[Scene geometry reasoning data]
-- -- --

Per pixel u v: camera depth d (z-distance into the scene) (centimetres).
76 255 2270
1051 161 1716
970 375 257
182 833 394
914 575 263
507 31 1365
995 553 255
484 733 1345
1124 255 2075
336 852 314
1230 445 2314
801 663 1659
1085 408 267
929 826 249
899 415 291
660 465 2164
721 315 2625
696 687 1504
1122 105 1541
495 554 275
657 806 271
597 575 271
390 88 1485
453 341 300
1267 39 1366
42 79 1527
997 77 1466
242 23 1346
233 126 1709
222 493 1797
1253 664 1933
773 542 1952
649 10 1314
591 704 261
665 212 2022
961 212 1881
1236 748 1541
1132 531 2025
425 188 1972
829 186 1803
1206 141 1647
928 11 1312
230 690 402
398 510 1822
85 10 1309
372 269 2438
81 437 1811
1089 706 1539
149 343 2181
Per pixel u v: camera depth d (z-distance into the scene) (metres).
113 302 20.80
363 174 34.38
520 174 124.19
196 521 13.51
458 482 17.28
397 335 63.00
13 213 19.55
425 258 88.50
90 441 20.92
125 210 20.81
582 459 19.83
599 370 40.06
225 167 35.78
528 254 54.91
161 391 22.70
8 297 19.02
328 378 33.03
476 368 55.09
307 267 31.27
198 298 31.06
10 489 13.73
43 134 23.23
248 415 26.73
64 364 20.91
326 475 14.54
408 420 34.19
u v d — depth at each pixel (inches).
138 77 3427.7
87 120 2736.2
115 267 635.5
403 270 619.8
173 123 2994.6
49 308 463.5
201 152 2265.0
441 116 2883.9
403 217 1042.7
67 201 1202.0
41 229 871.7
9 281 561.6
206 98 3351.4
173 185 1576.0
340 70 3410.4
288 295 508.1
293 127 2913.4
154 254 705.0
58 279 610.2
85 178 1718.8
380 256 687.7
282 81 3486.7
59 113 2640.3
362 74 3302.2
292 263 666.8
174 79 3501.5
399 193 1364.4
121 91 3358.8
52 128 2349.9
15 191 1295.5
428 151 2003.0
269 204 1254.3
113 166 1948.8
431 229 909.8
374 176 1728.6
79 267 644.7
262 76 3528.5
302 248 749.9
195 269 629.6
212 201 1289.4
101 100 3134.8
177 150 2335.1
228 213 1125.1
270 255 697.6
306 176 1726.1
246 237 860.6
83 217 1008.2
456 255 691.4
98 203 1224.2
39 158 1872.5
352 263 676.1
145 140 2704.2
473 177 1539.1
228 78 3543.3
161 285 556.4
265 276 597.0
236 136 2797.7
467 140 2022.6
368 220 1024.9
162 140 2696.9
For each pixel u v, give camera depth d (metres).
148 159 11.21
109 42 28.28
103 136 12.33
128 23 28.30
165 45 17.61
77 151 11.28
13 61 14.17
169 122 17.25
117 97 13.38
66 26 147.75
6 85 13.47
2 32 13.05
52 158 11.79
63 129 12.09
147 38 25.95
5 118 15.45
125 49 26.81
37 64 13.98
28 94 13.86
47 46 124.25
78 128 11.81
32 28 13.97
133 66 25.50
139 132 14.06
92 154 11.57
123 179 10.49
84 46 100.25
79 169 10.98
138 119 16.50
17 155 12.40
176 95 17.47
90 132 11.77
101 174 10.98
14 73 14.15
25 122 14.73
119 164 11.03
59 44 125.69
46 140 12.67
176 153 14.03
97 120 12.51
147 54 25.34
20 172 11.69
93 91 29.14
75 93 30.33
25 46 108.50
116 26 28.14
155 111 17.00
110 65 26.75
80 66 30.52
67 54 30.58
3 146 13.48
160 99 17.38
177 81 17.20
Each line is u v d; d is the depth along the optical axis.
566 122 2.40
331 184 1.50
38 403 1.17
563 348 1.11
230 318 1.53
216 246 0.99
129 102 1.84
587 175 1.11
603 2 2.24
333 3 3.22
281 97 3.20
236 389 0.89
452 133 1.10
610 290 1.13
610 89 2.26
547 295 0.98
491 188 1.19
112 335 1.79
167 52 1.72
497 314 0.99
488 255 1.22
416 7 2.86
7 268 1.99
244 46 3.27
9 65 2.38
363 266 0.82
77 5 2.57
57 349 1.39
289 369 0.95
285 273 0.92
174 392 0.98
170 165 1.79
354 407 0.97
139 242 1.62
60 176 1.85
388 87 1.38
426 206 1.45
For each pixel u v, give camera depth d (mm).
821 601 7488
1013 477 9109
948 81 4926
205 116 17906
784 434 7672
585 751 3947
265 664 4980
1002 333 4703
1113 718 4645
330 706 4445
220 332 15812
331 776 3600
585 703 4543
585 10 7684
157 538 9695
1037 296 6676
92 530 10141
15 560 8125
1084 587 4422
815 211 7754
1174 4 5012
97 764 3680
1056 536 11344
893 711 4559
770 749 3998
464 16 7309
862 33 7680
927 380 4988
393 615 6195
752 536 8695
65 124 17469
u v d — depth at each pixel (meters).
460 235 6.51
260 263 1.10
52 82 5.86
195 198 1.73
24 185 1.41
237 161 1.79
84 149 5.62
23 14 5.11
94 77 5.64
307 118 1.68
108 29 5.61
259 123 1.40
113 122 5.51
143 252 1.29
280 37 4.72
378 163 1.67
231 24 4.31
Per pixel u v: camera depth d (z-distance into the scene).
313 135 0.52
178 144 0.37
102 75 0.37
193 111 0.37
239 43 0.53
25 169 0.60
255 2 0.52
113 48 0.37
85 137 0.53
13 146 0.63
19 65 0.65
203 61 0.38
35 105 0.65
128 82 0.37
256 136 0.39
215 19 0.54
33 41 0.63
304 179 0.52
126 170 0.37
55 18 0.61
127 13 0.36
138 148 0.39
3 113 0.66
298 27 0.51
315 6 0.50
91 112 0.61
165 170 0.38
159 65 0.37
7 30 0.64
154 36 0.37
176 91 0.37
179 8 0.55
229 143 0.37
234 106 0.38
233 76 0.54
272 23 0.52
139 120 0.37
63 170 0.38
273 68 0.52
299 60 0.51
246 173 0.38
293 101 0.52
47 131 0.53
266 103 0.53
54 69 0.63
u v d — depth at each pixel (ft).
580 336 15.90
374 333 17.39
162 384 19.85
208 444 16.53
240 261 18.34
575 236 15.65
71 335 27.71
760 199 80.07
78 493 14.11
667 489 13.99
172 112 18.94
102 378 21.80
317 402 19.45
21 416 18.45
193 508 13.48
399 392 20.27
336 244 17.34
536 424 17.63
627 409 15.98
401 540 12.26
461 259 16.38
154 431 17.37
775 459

-- -- --

Write out each entry exactly, and omit nothing.

**Solution for this exercise:**
Per pixel u v: camera depth d (z-distance into the scene) (centimetres).
76 255 2270
1051 161 1716
970 375 257
182 833 394
914 575 263
507 31 1365
995 553 255
484 733 1345
1124 255 2075
336 852 314
1230 445 2314
801 663 1659
1085 408 267
929 826 249
899 415 291
660 465 2164
721 315 2625
696 687 1504
1122 105 1541
495 554 275
657 806 271
597 575 271
390 88 1485
453 341 300
1267 39 1366
42 79 1527
997 77 1466
242 23 1346
233 126 1709
222 493 1797
1253 664 1933
773 542 1952
649 10 1314
591 704 261
665 212 2022
961 212 1881
1236 748 1541
1132 531 2025
425 188 1972
829 186 1803
1206 141 1647
928 11 1312
230 690 402
398 510 1822
85 10 1309
372 269 2438
81 437 1811
1089 706 1539
149 343 2181
Per pixel u v: camera depth d (z-distance into the scene) (metres).
113 302 20.80
363 174 34.38
520 174 124.19
196 521 13.51
458 482 17.28
397 335 63.00
13 213 19.55
425 258 88.50
90 441 20.92
125 210 20.81
582 459 19.83
599 370 40.06
225 167 35.78
528 254 54.91
161 391 22.70
8 297 19.02
328 378 33.03
476 368 55.09
307 267 31.27
198 298 31.06
10 489 13.73
43 134 23.23
248 415 26.73
64 364 20.91
326 475 14.54
408 420 34.19
u v d — depth at each pixel (inches).
138 77 3427.7
87 120 2736.2
115 267 635.5
403 270 619.8
173 123 2994.6
49 308 463.5
201 152 2265.0
441 116 2883.9
403 217 1042.7
67 201 1202.0
41 229 871.7
9 281 561.6
206 98 3351.4
173 185 1576.0
340 70 3410.4
288 295 508.1
293 127 2913.4
154 254 705.0
58 279 610.2
85 178 1718.8
380 256 687.7
282 81 3486.7
59 113 2640.3
362 74 3302.2
292 263 666.8
174 79 3501.5
399 193 1364.4
121 91 3358.8
52 128 2349.9
15 191 1295.5
428 151 2003.0
269 204 1254.3
113 166 1948.8
431 229 909.8
374 176 1728.6
79 267 644.7
262 76 3528.5
302 248 749.9
195 269 629.6
212 201 1289.4
101 100 3134.8
177 150 2335.1
228 213 1125.1
270 255 697.6
306 176 1726.1
246 237 860.6
83 217 1008.2
456 255 691.4
98 203 1224.2
39 158 1872.5
352 263 676.1
145 140 2704.2
473 177 1539.1
228 78 3543.3
161 285 556.4
265 276 597.0
236 136 2797.7
467 140 2022.6
368 220 1024.9
162 140 2696.9
For each pixel u v, give camera depth d (metres).
148 159 11.21
109 42 28.28
103 136 12.33
128 23 28.30
165 45 17.61
77 151 11.28
13 61 14.17
169 122 17.25
117 97 13.38
66 26 147.75
6 85 13.47
2 32 13.05
52 158 11.79
63 129 12.09
147 38 25.95
5 118 15.45
125 49 26.81
37 64 13.98
28 94 13.86
47 46 124.25
78 128 11.81
32 28 13.97
133 66 25.50
139 132 14.06
92 154 11.57
123 179 10.49
84 46 100.25
79 169 10.98
138 119 16.50
17 155 12.40
176 95 17.47
90 132 11.77
101 174 10.98
14 73 14.15
25 122 14.73
119 164 11.03
59 44 125.69
46 140 12.67
176 153 14.03
97 120 12.51
147 54 25.34
20 172 11.69
93 91 29.14
75 93 30.33
25 46 108.50
116 26 28.14
155 111 17.00
110 65 26.75
80 66 30.52
67 54 30.58
3 146 13.48
160 99 17.38
177 81 17.20
Each line is u v d; d is the depth along the optical axis.
566 122 2.40
331 184 1.50
38 403 1.17
563 348 1.11
230 318 1.53
216 246 0.99
129 102 1.84
587 175 1.11
603 2 2.24
333 3 3.22
281 97 3.20
236 389 0.89
452 133 1.10
610 290 1.13
610 89 2.26
547 295 0.98
491 188 1.19
112 335 1.79
167 52 1.72
497 314 0.99
488 255 1.22
416 7 2.86
7 268 1.99
244 46 3.27
9 65 2.38
363 266 0.82
77 5 2.57
57 349 1.39
289 369 0.95
285 273 0.92
174 392 0.98
170 165 1.79
354 407 0.97
139 242 1.62
60 176 1.85
388 87 1.38
426 206 1.45
For each pixel u v, give camera depth d (mm).
821 601 7488
1013 477 9109
948 81 4926
205 116 17906
784 434 7672
585 751 3947
265 664 4980
1002 333 4703
1113 718 4645
330 706 4445
220 332 15812
331 776 3600
585 703 4543
585 10 7684
157 538 9695
1037 296 6676
92 530 10141
15 560 8125
1084 587 4422
815 211 7754
1174 4 5012
97 764 3680
1056 536 11344
893 711 4559
770 749 3998
464 16 7309
862 33 7680
927 380 4988
393 615 6195
752 536 8695
65 124 17469
u v d — depth at each pixel (meters).
460 235 6.51
260 263 1.10
52 82 5.86
195 198 1.73
24 185 1.41
237 161 1.79
84 149 5.62
23 14 5.11
94 77 5.64
307 118 1.68
108 29 5.61
259 123 1.40
113 122 5.51
143 252 1.29
280 37 4.72
378 163 1.67
231 24 4.31
Per pixel u v: camera depth d (z-distance into the scene).
313 135 0.52
178 144 0.37
102 75 0.37
193 111 0.37
239 43 0.53
25 169 0.60
255 2 0.52
113 48 0.37
85 137 0.53
13 146 0.63
19 65 0.65
203 61 0.38
35 105 0.65
128 82 0.37
256 136 0.39
215 19 0.54
33 41 0.63
304 179 0.52
126 170 0.37
55 18 0.61
127 13 0.36
138 148 0.39
3 113 0.66
298 27 0.51
315 6 0.50
91 112 0.61
165 170 0.38
159 65 0.37
7 30 0.64
154 36 0.37
176 91 0.37
179 8 0.55
229 143 0.37
234 106 0.38
233 76 0.54
272 23 0.52
139 120 0.37
63 170 0.38
273 68 0.52
299 60 0.51
246 173 0.38
293 101 0.52
47 131 0.53
266 103 0.53
54 69 0.63
u v d — depth at each pixel (ft).
580 336 15.90
374 333 17.39
162 384 19.85
208 444 16.53
240 261 18.34
575 236 15.65
71 335 27.71
760 199 80.07
78 493 14.11
667 489 13.99
172 112 18.94
102 378 21.80
317 402 19.45
21 416 18.45
193 508 13.48
399 392 20.27
336 244 17.34
536 424 17.63
627 409 15.98
401 540 12.26
461 259 16.38
154 431 17.37
775 459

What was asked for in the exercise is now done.